Richard was previously a Consulting Analyst with ICG in 2016 and 2017. He has worked with the European Council on Foreign Relations, New York University Center on International Cooperation and the Foreign Policy Centre (London). He has taught at the School of International and Public Affairs at Columbia University and Stanford in New York. He has also worked as a consultant for the organisations including UN Department of Political Affairs, the UN Office of the Special Representative of the Secretary-General on International Migration, the United States Holocaust Memorial Museum, Rasmussen Global, the UK Foreign and Commonwealth Office, the Finnish Ministry for Foreign Affairs and Global Affairs Canada. From 2013 to 2019, he wrote a weekly column (“Diplomatic Fallout”) for World Politics Review.

Thomas Greminger

Thomas Greminger

Ambassador Thomas Greminger is the Director of the Geneva Center for Security Policy (GCSP) since 1 May 2021. Previously, he served as Secretary General of the Organization for Security and Co-operation in Europe (OSCE) from July 2017 until July 2020.

During his diplomatic career, Ambassador Greminger served in various and numerous positions within the Federal Department of Foreign Affairs, in Bern and abroad.

Ambassador Greminger holds a PhD in history from the University of Zurich and is Lieutenant Colonel GS. He has authored numerous publications on military history, conflict management, peacekeeping, development and human rights.

A Michta

Andrew Michta

Dr. Andrew Michta has served as the Dean of the College of International and Security Studies at the George C. Marshall European Center for Security Studies since 2016. He is also a nonresident senior fellow at the Atlantic Council’s Scowcroft Center for Strategy and Security.

Previously, Dr.

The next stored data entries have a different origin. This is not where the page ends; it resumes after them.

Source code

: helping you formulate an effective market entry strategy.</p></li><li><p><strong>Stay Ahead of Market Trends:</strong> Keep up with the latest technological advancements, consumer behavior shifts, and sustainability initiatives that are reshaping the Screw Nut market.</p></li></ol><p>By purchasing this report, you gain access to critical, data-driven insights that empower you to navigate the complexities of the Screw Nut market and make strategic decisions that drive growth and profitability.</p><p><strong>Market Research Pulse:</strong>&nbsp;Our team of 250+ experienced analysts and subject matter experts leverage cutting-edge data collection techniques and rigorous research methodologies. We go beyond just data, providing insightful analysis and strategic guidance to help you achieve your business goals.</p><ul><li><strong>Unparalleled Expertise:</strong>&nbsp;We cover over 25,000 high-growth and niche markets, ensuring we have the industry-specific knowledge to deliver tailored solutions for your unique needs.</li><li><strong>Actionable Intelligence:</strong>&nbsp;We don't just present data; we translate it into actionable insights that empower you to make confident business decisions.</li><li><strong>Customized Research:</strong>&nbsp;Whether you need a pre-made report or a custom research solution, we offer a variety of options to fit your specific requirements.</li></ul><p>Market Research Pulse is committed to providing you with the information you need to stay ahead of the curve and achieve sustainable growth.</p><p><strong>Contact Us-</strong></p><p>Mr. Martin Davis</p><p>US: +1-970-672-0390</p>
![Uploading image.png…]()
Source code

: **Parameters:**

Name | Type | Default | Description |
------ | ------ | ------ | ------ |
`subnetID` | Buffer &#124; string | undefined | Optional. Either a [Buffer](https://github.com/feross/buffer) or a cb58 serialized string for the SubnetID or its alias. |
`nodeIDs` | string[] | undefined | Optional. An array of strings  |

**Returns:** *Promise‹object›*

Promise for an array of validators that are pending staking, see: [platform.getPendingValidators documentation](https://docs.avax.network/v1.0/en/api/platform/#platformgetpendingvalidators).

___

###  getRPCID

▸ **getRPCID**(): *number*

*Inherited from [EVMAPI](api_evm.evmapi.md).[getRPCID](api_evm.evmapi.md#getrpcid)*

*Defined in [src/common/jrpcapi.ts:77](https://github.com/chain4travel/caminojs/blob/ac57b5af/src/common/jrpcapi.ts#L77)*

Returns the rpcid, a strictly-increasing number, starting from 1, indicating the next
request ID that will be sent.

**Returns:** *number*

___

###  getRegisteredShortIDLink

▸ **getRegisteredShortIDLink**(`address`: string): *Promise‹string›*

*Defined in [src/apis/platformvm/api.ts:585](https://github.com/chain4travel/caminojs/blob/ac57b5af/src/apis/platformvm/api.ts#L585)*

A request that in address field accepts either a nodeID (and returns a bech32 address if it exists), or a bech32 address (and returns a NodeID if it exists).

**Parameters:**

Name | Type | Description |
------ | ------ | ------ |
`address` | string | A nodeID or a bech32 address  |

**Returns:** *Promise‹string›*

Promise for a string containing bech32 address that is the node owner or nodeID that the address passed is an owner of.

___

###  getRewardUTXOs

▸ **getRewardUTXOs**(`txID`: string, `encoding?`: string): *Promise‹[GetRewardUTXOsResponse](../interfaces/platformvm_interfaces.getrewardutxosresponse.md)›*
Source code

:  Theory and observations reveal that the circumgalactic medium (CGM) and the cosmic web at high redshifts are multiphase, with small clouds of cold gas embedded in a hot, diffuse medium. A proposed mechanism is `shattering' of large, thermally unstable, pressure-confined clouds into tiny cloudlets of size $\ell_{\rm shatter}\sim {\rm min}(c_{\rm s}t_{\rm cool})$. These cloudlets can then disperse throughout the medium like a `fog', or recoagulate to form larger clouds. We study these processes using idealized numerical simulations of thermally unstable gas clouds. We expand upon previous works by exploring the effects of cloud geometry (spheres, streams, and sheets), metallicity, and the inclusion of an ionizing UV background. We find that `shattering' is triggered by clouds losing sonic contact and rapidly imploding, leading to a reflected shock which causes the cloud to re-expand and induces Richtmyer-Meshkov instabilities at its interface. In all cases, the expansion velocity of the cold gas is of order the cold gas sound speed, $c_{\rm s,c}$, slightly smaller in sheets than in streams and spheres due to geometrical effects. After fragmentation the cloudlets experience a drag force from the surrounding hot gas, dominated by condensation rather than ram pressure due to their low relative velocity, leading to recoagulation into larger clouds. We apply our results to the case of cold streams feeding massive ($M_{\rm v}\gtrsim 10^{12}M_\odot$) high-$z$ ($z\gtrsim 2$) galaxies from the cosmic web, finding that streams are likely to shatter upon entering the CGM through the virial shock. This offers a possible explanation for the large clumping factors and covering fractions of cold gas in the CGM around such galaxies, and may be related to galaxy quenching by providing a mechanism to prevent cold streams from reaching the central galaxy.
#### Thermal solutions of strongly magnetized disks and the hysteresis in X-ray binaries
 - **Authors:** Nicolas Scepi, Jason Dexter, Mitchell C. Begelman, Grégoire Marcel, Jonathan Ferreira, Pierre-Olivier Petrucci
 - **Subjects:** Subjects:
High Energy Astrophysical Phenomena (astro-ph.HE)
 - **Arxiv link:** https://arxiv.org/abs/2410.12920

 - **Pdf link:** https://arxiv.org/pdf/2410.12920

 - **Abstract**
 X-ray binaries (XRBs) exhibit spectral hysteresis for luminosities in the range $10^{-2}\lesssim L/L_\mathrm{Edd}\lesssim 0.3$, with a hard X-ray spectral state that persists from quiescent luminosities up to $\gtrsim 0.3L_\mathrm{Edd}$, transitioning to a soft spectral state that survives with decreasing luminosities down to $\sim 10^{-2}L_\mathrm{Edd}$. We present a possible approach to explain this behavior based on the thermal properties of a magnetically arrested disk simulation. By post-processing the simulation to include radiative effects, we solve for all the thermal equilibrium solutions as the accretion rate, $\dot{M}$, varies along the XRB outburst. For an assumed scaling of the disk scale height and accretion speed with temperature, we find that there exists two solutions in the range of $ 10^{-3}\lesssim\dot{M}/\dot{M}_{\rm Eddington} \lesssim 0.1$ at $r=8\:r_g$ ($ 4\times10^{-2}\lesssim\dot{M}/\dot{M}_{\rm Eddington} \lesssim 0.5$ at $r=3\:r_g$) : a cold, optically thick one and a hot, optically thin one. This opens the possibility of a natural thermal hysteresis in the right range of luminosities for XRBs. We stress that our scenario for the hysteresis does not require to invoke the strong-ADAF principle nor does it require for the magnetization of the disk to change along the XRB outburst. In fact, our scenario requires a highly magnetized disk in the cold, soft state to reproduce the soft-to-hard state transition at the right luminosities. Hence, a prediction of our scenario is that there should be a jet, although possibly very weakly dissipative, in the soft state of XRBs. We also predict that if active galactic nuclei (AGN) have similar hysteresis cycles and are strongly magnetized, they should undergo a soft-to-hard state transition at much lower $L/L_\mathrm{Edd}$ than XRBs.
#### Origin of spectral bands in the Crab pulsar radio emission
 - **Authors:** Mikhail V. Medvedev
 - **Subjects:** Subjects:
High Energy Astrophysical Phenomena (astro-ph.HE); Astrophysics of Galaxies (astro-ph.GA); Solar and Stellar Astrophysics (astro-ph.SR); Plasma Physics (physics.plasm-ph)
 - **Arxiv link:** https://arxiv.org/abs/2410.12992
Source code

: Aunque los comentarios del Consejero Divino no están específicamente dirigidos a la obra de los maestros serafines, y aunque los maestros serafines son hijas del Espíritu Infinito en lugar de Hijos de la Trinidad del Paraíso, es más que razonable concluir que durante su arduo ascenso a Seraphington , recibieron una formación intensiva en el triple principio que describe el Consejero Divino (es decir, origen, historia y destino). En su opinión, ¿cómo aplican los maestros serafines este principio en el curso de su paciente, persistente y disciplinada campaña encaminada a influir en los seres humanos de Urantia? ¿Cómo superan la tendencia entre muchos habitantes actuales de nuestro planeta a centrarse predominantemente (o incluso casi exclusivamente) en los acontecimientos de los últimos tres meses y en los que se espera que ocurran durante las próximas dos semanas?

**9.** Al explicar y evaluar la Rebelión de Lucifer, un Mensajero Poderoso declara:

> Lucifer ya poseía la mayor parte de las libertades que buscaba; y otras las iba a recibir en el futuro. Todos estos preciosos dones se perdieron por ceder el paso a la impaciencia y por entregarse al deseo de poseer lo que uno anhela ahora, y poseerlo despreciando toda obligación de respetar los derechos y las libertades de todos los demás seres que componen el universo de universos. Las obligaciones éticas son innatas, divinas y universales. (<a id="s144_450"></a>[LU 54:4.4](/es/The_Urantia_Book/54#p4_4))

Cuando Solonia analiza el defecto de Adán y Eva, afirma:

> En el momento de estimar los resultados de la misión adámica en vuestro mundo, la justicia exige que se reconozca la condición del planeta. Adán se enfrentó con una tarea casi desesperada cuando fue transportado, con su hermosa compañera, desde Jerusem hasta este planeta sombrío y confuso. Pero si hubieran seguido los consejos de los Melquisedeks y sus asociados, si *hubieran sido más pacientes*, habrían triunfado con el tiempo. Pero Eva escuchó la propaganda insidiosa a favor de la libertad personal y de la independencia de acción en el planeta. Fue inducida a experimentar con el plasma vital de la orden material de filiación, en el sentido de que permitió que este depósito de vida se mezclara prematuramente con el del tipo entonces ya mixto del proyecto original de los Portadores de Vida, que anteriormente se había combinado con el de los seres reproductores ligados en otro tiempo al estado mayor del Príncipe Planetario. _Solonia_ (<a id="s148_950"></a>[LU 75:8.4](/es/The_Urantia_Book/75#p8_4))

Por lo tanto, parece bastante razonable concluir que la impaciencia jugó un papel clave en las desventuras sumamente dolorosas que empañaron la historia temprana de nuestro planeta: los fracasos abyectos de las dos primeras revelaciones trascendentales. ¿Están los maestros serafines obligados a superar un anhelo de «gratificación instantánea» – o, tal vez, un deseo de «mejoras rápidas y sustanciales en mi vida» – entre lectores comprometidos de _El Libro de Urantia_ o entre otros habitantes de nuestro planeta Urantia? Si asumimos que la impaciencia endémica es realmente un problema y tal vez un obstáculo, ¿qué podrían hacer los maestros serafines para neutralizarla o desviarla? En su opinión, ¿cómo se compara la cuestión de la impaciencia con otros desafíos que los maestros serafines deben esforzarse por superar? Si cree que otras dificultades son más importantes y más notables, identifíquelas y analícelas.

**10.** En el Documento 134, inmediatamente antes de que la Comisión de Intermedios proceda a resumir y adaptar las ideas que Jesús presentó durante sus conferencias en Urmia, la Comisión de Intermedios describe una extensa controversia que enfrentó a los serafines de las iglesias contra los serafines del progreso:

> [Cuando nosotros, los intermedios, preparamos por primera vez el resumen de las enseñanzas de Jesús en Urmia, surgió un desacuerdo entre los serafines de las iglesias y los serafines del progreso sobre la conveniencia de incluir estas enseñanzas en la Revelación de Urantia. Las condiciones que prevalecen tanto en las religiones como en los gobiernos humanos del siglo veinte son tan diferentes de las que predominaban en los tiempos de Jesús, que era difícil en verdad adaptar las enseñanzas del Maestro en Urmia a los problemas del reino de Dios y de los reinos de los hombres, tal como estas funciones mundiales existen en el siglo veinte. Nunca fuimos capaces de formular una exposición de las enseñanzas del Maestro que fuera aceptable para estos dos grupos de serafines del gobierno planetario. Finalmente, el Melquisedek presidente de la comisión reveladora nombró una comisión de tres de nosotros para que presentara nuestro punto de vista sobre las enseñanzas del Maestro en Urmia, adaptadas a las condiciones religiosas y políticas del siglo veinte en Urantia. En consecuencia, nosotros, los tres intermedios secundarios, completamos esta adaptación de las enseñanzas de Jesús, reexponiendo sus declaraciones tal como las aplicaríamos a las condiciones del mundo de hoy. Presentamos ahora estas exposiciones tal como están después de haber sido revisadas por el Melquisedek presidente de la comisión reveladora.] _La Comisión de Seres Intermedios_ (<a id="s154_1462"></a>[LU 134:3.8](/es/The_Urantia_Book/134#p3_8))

Michta was a Professor of National Security Affairs at the US Naval War College, an adjunct fellow at the Center for Strategic and International Studies’ Europe Program, and an affiliate of the Minda de Gunzburg Center for European Studies at Harvard University. 

Iuliia Osmolovska

Iuliia Osmolovska

Iuliia Osmolovska is a Director of the GLOBSEC Kyiv Office and a Chairwoman of the Transatlantic Dialogue Center (Ukraine). She sits at the Civil Council of the Ministry of Foreign Affairs of Ukraine and is a member of emergency network of Ukrainian analytical centers adjacent to the Ministry of Foreign Affairs of Ukraine and the Ministry of Defense of Ukraine, which has been set up upon the Russian invasion into Ukraine on 24th February 2022 to inform the international community about the Russian War in Ukraine on regular basis.